I'd like to see Chaos Dwarfs and Kislev, so those people who have the models can actually do something with them! For myself, I'd like them to re-do the Dogs of War (for the same reason), with maybe an Estalian contingent thrown in for diversity.
An army I've been toying with in my feeble brain is an Empire army from Sigmar's time.
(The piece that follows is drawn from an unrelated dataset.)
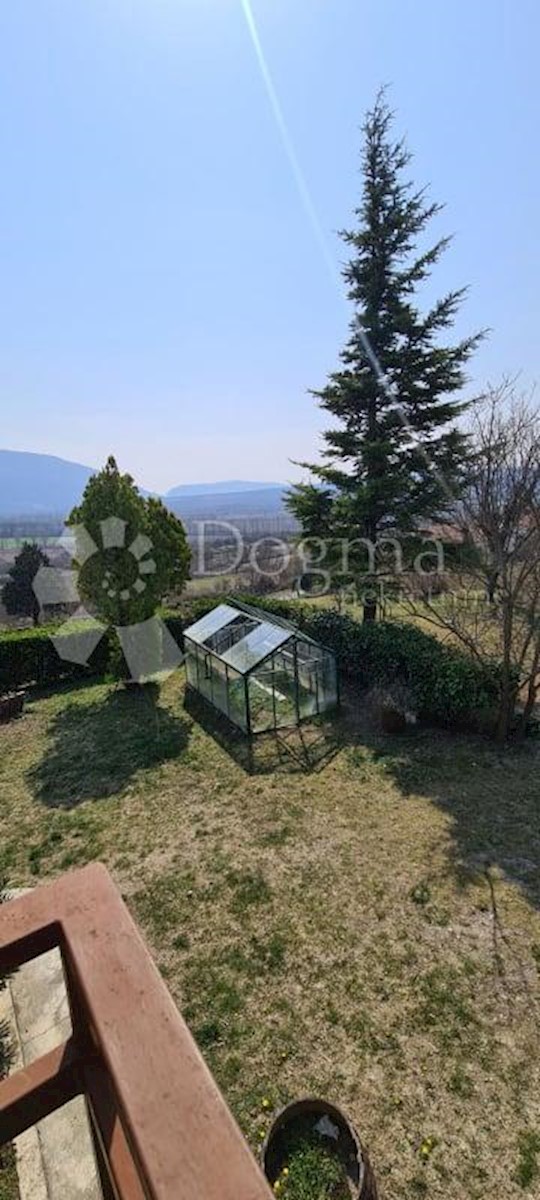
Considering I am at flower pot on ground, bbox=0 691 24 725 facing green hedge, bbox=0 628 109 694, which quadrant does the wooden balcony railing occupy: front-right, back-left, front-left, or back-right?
back-right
Though the prospect of painting still MORE marauders as my core troops is a bit daunting!


----------



## crocodilesoldier (Aug 29, 2008)

Fishmen...:laugh:


----------



## stevenhassell (Aug 5, 2009)

> Not so sure about Fishmen though, it would have to be done just right...


check this out a guy made a whole fish army
http://www.users.globalnet.co.uk/~martincs/rick/fishmen/fishmen.html
some conversions
http://www.google.com/imgres?imgurl...ions+for+warhammer&um=1&hl=en&sa=N&tbs=isch:1


----------



## Shadow Hawk (Apr 26, 2009)

I would like to see Cathay/Nippon armies, I think it would make for some great looking models and more interesting fluff.


----------



## deathbringer (Feb 19, 2009)

I'd really like them to redo the kislev codex, found it pretty poor when i read it through.

As for the race, most definitely araby for me, the indian theme could definitely work well however first they must make bretts and woodelves lovely and new


----------